Но даже тогда — как и во время Первой мировой войны — мы будем напрасно искать в его письмах чувство вины, признание ответственности за происшедшее, сожаление по поводу того, что, хотя он и не содействовал позору Германии, он его терпел. Он написал своему внуку Кристиану: «Твой день рождения совпадает с горестным событием: разрушением прекрасного величественного города. Сто шестьдесят пять лет тому назад землетрясение в Лиссабоне казалось людям поворотным пунктом истории. Причем был полностью забыт факт величайшего значения — первое исполнение «Ифигении в Авлиде» Глюка, вершины процесса музыкального развития, который длился три тысячи лет, принес нам с небес мелодии Моцарта и открыл секреты человеческого духа в большей степени, чем это удалось мыслителям за тысячи лет… Когда ты будешь вспоминать этот свой день рождения, ты должен с отвращением думать о варварах, чьи страшные деяния превращают нашу прекрасную Германию в руины. Может быть, ты сейчас так же плохо поймешь смысл моих слов, как и твой брат. Но если ты перечтешь эти строки через тридцать лет, подумай о своем деде, который почти семьдесят лет служил делу немецкой культуры и славе своего отечества…»[302]
«Варвары… страшные деяния… прекрасная Германия» — это его собственные слова.

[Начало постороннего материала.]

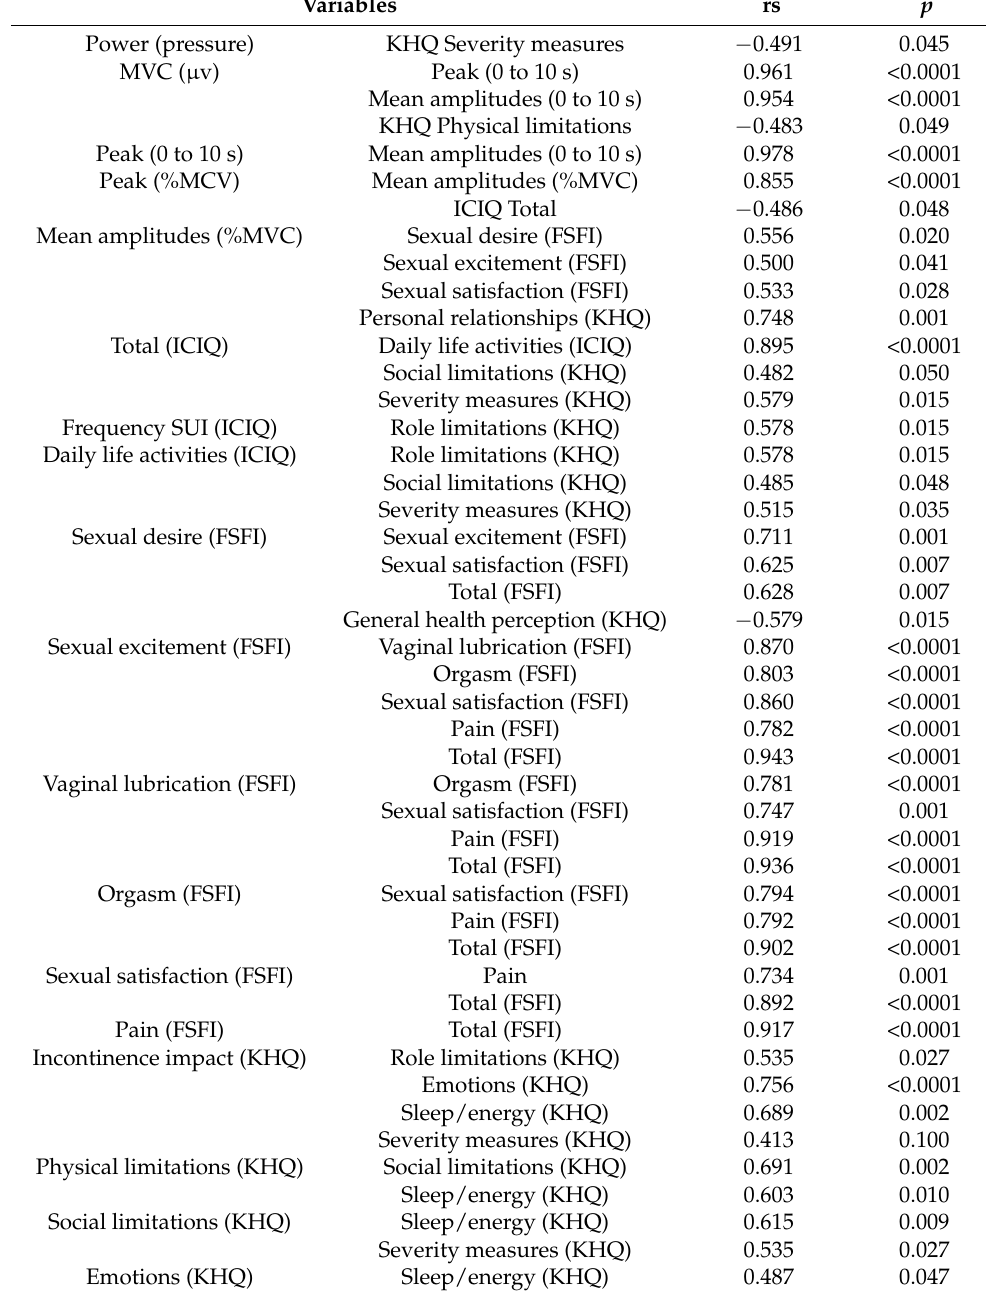
Table 3. Correlation among variables in women with stress urinary incontinence (SIU)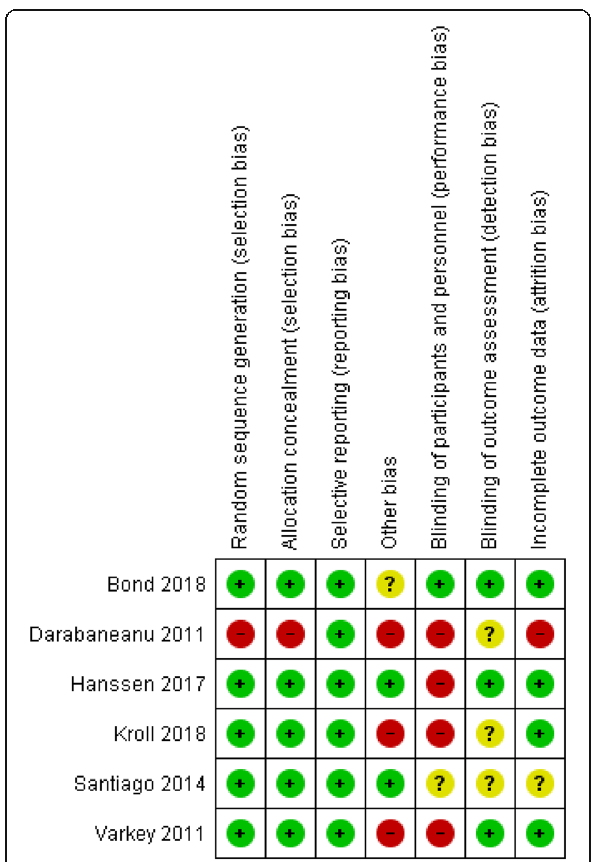
Fig. 1 Risk of bias summary: review authors ’ judgements about each risk of bias item for each included study (Risk of Bias scale)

Короче говоря, отношение Штрауса к национал-социализму и его отношения с национал-социалистами были столь же противоречивы, сколь и характер Штрауса в целом. Он все время колебался между «за» и «против», руководствуясь тем, что лучше для него самого, а не для мира, не для его страны и даже не для музыки.
После войны Штраус подвергся денацификации и был причислен к классу «главных виновников» — за то, что занимал при нацистах официальный пост. Несколько человек выступили в его защиту. Одним из них был Ц.Б. Ливерт, искусствовед, которого гитлеровцы отправили в Бухенвальд, но потом выпустили. Он часто бывал в доме Штрауса. Вторым был швейцарский консул в Мюнхене, который свидетельствовал, что Штраус неизменно отзывался о гитлеризме с горечью и презрением. Штрауса поддержали еще несколько иностранных дипломатов. Мюнхенский трибунал мудро решил не быть более ярым католиком, чем папа, и со Штрауса сняли обвинение в сотрудничестве с нацистами.
Штрауса-композитора легко оправдать — в конце концов, он был великим художником. Не так легко простить Штрауса-человека, который пресмыкался перед гитлеровцами и, полный безразличия к страданиям других, пускался на любые уловки, чтобы защитить свои творческие интересы.
Даже до того, как он был реабилитирован, ему разрешили выезд за границу. Он отправился на лечение в Баден недалеко от Цюриха (где он бывал раньше). К этому времени у него испортился слух, и, как все глухие люди, он говорил громким голосом. Посетители ресторана, где он обедал, услышали его слова: «Конечно, нацисты были преступниками — я всегда это знал. Представьте себе — они закрыли театры и сделали невозможной постановку моих опер». Таково было политическое мировоззрение Рихарда Штрауса.
Глава 18
Оперы на либретто Цвейга и Грегора
У Стефана Цвейга было два главных интереса в жизни — литературные занятия и коллекционирование автографов. Его коллекция рукописей была одной из лучших частных коллекций в Европе — пока не началась война и ее не разворовали. Эти сокровища отражали его широкий интерес к прошлому, к человеческому разуму, к «архитекторам мира». Он написал много биографий о самых различных людях. Среди них были Мария Стюарт, Мэри Бейкер Едди, Стендаль, Толстой, Диккенс, Достоевский, Фуше, Магеллан и Мария-Антуанетта. Он любил цитировать Попа: «Человечество должно изучать человека».
Цвейг был писателем меньшего калибра, чем Гофмансталь, поскольку не имел дара мистического провидения. Но с другой стороны, он был лучшим рассказчиком. Его рассказы «Амок», «Двадцать четыре часа из жизни женщины», «Невидимая коллекция», «Письмо неизвестной женщины» имели захватывающий сюжет и пользовались огромной популярностью во всем мире. Когда нацисты вынудили Цвейга покинуть его любимый Зальцбург, он поехал сначала в Лондон, потом в Соединенные Штаты и, наконец, в Бразилию. Но он везде чувствовал себя чужим и в 1942 году покончил с собой, оставив друзьям письмо, в котором высказывал надежду, что они сумеют дождаться лучших времен. Он же больше терпеть не в силах.